Esa nueva conciencia de la comunidad de intereses y de la interdependencia de unos y otros ha ido dando origen a la formación de agrupaciones y organismos internacionales de diversa índole: comerciales, políticos, religiosos, etc. El ejemplo más claro es probablemente el de la Unión Europea en la que los diversos Estados asociados gozan de iguales derechos y obligaciones.

Pero si el crecimiento demográfico y los avances tecnológicos en la comunicación y los transportes están presionando en el terreno de los hechos hacia un humanismo internacional o cosmopolita, otro tanto ocurre también en el terreno de las ideas, especialmente por la influencia del comunismo y del cristianismo.

El primero se esfuerza por todos los medios, ideológica y políticamente, por instaurar a nivel mundial una sociedad “internacional” igualitaria y sin clases, en la que se supone que se habrán superado los egoísmos y en la que todos mirarán por todos. No importa lo utópico de esa visión y la insuficiencia científica de sus bases; es una fuerza presente en todas partes y que entusiasma a grandes masas, especialmente de jóvenes.

Por su parte el cristianismo, y concretamente la Iglesia Católica, a través del Concilio Vaticano II (Gaudium et Spes), de las encíclicas pontificias (Mater et Magistra, Populorum Progressio, Sollicitudo Rei Socialis, etc.) y de los Sínodos y Conferencias episcopales, está despertando la conciencia, no solamente de los cristianos, sino también de todos los hombres de buena voluntad, para que asuman la tarea de construir un mundo, en el que a todo hombre se le reconozca su dignidad y se le ofrezca la oportunidad de desarrollarse auténticamente como ser humano y en el que las relaciones entre los individuos y entre las naciones estén reguladas, no sólo por la justicia, sino por el amor, la solidaridad y la corresponsabilidad. Es lo que el Papa actual ha llamado la “Cultura del amor”.

Así pues, el humanismo universalista ya está presente bajo dos formas, la comunista y la cristiana. Pero estamos asistiendo a la crisis mundial del comunismo y de su humanismo, porque en realidad no es un auténtico humanismo, ya que está basado en el enfrentamiento de clases y en las relaciones de poder. Por eso no ha sido capaz de resolver los problemas del hombre.

Por tanto, la única y verdadera alternativa es un humanismo cristiano ecuménico e intercultural, que yo llamaría “cosmopolita”, por la fuerza evocadora que puede tener esa palabra.

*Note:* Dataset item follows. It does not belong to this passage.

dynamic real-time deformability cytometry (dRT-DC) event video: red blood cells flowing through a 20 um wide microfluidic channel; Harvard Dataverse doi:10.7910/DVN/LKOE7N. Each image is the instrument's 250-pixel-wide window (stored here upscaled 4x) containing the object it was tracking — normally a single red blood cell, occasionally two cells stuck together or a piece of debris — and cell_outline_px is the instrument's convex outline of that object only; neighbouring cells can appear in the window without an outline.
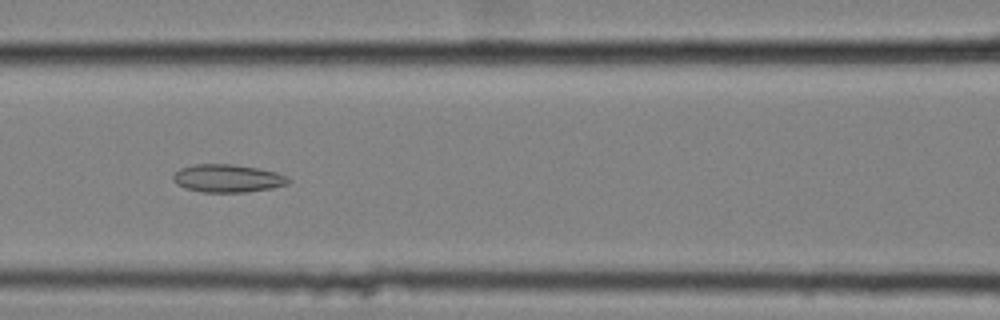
{"species": "common noctule bat (a hibernating species)", "species_latin": "Nyctalus noctula", "temperature_condition": "cold", "stored_images_in_passage": 55, "camera_frame_rate_fps": 3000, "um_per_image_px": 0.085, "animal": {"sex": "female", "body_mass_g": 25.1}, "frame": {"image": 1, "passage_image": 26, "time_ms": 8.333, "image_size_px": [1000, 320], "cell_outline_px": [[292, 180], [288, 184], [272, 188], [244, 192], [200, 192], [184, 188], [176, 184], [172, 180], [172, 176], [180, 168], [196, 164], [232, 164], [260, 168], [276, 172], [288, 176]], "centroid_in_image_um": [19.35, 15.16], "position_along_channel_um": 147.2, "area_um2": 18.96}}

El corresponde a las universidades católicas, creadoras ya de esa ciudadanía universal que es la ciencia, tomarlo como modelo educativo y crear conciencia de que formamos parte de una comunidad humana mundial unida, en la que todos somos solidarios y corresponsables del más pleno desarrollo humano de cada uno. En esta labor, las universidades dirigidas por la Compañía de Jesús cuentan con especiales facilidades ya que, estando difundidas por todo el mundo, podrían establecer, como lo sugirió varias veces el P. Arrupe, un sistema de intercambio de profesores y alumnos. En ese esfuerzo podríamos empezar por nuestras universidades latinoamericanas.